* _EXERCISE DESCRIPTION_: Output the lines of the page text as a numbered list, covering everything from the first line down to the line containing "Латинской Америке.", with both ends included and blank lines left out.

-- DATA EXCERPTS follows --

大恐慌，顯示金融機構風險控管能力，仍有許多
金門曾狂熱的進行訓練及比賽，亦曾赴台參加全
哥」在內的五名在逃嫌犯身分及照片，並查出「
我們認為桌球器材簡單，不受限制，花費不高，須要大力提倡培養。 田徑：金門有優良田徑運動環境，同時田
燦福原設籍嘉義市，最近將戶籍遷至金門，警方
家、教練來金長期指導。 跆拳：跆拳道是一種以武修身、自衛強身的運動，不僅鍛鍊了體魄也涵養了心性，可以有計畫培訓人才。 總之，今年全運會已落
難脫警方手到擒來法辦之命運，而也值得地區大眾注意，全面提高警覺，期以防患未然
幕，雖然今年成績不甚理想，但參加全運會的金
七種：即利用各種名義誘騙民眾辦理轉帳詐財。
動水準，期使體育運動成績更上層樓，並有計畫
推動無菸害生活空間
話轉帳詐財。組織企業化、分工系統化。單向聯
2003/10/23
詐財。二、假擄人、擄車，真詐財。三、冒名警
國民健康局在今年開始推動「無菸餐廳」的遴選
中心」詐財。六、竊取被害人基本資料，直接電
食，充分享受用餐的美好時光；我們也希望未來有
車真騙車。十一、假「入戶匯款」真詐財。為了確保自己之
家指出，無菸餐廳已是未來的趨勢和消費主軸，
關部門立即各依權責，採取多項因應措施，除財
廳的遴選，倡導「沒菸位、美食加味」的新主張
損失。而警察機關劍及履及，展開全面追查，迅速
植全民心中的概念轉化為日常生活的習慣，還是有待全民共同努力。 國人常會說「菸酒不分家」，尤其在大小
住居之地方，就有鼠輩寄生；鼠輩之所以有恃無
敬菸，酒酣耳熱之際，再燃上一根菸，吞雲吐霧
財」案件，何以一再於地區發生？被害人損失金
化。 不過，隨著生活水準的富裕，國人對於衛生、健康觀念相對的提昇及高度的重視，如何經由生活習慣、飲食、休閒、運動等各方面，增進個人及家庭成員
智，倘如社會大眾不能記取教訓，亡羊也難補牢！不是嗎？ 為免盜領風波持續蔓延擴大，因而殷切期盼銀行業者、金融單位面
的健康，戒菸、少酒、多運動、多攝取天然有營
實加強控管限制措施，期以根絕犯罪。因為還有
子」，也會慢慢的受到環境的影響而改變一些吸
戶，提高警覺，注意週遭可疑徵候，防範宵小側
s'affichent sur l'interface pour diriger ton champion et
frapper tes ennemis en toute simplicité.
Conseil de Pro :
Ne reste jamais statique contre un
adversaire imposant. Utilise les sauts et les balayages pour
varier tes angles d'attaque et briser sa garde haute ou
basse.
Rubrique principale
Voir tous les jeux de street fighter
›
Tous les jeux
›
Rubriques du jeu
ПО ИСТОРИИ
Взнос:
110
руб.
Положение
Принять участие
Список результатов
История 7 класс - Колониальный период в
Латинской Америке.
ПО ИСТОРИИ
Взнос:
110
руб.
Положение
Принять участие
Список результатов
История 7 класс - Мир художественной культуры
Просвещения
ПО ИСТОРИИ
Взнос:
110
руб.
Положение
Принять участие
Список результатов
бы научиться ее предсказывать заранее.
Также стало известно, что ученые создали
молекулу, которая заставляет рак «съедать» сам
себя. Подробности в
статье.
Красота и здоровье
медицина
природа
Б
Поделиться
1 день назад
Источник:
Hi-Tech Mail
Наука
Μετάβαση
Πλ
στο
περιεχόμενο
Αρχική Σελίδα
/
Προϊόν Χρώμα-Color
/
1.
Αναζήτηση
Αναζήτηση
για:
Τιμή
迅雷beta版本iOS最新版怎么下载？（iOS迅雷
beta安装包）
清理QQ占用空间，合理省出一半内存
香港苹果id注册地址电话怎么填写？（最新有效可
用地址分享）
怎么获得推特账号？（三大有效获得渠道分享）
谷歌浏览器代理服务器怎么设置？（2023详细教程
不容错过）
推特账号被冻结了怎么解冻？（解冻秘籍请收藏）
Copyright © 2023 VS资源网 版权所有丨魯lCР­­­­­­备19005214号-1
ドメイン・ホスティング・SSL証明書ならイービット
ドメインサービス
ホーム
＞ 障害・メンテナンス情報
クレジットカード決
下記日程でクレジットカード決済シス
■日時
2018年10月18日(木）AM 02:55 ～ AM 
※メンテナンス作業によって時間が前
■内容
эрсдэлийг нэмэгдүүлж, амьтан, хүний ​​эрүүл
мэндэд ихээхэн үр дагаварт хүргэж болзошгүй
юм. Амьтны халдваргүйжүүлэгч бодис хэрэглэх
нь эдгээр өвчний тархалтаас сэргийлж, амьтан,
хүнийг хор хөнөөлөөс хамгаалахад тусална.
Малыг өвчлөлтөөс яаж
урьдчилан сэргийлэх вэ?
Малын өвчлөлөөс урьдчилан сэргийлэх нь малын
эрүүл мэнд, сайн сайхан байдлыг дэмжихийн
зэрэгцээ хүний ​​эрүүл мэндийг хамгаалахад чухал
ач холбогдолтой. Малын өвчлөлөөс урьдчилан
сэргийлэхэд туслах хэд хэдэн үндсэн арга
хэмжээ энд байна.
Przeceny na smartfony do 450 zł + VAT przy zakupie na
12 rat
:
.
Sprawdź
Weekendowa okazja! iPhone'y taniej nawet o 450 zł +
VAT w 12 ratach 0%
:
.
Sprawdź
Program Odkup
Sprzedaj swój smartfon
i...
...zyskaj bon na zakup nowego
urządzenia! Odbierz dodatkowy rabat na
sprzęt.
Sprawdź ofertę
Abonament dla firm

-- DATA EXCERPTS concluded --

* _EXPECTED OUTPUT_:
1. 大恐慌，顯示金融機構風險控管能力，仍有許多
2. 金門曾狂熱的進行訓練及比賽，亦曾赴台參加全
3. 哥」在內的五名在逃嫌犯身分及照片，並查出「
4. 我們認為桌球器材簡單，不受限制，花費不高，須要大力提倡培養。 田徑：金門有優良田徑運動環境，同時田
5. 燦福原設籍嘉義市，最近將戶籍遷至金門，警方
6. 家、教練來金長期指導。 跆拳：跆拳道是一種以武修身、自衛強身的運動，不僅鍛鍊了體魄也涵養了心性，可以有計畫培訓人才。 總之，今年全運會已落
7. 難脫警方手到擒來法辦之命運，而也值得地區大眾注意，全面提高警覺，期以防患未然
8. 幕，雖然今年成績不甚理想，但參加全運會的金
9. 七種：即利用各種名義誘騙民眾辦理轉帳詐財。
10. 動水準，期使體育運動成績更上層樓，並有計畫
11. 推動無菸害生活空間
12. 話轉帳詐財。組織企業化、分工系統化。單向聯
13. 2003/10/23
14. 詐財。二、假擄人、擄車，真詐財。三、冒名警
15. 國民健康局在今年開始推動「無菸餐廳」的遴選
16. 中心」詐財。六、竊取被害人基本資料，直接電
17. 食，充分享受用餐的美好時光；我們也希望未來有
18. 車真騙車。十一、假「入戶匯款」真詐財。為了確保自己之
19. 家指出，無菸餐廳已是未來的趨勢和消費主軸，
20. 關部門立即各依權責，採取多項因應措施，除財
21. 廳的遴選，倡導「沒菸位、美食加味」的新主張
22. 損失。而警察機關劍及履及，展開全面追查，迅速
23. 植全民心中的概念轉化為日常生活的習慣，還是有待全民共同努力。 國人常會說「菸酒不分家」，尤其在大小
24. 住居之地方，就有鼠輩寄生；鼠輩之所以有恃無
25. 敬菸，酒酣耳熱之際，再燃上一根菸，吞雲吐霧
26. 財」案件，何以一再於地區發生？被害人損失金
27. 化。 不過，隨著生活水準的富裕，國人對於衛生、健康觀念相對的提昇及高度的重視，如何經由生活習慣、飲食、休閒、運動等各方面，增進個人及家庭成員
28. 智，倘如社會大眾不能記取教訓，亡羊也難補牢！不是嗎？ 為免盜領風波持續蔓延擴大，因而殷切期盼銀行業者、金融單位面
29. 的健康，戒菸、少酒、多運動、多攝取天然有營
30. 實加強控管限制措施，期以根絕犯罪。因為還有
31. 子」，也會慢慢的受到環境的影響而改變一些吸
32. 戶，提高警覺，注意週遭可疑徵候，防範宵小側
33. s'affichent sur l'interface pour diriger ton champion et
34. frapper tes ennemis en toute simplicité.
35. Conseil de Pro :
36. Ne reste jamais statique contre un
37. adversaire imposant. Utilise les sauts et les balayages pour
38. varier tes angles d'attaque et briser sa garde haute ou
39. basse.
40. Rubrique principale
41. Voir tous les jeux de street fighter
42. ›
43. Tous les jeux
44. ›
45. Rubriques du jeu
46. ПО ИСТОРИИ
47. Взнос:
48. 110
49. руб.
50. Положение
51. Принять участие
52. Список результатов
53. История 7 класс - Колониальный период в
54. Латинской Америке.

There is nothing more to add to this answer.